Exercise material:
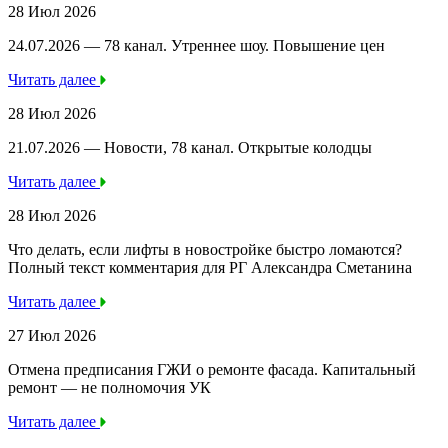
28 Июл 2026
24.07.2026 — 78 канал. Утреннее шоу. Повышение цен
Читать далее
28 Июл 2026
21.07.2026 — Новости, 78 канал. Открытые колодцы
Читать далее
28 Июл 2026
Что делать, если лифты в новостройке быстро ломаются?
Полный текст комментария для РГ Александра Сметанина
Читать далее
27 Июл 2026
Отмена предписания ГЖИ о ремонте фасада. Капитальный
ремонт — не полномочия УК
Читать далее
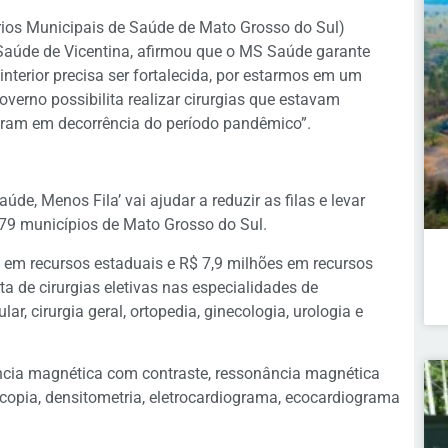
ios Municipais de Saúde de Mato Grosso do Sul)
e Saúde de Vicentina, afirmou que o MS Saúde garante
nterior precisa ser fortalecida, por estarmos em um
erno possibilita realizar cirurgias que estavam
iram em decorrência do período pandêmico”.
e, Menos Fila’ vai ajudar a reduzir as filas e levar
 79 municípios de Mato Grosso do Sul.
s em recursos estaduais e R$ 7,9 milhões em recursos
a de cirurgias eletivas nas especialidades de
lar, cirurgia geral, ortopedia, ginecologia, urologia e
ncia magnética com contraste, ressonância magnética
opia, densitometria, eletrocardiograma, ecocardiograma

...

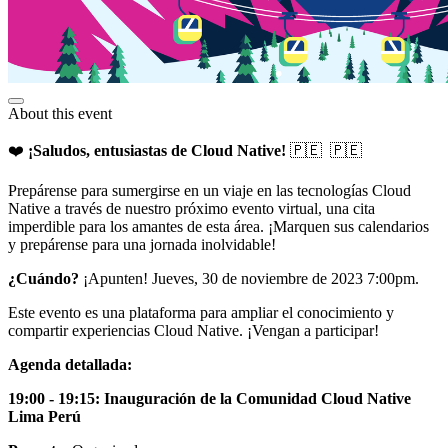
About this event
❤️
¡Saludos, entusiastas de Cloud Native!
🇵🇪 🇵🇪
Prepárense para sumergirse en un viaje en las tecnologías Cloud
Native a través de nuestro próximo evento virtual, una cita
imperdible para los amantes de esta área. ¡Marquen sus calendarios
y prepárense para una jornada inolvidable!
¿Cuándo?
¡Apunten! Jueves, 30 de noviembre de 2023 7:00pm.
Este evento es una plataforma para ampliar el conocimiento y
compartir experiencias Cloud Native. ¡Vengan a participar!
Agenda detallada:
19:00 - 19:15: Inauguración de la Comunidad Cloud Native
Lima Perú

Task brief: Only a number belongs in the answer: the number of lines in the preceding data that hold "cirurgias".

Answer to this problem: 2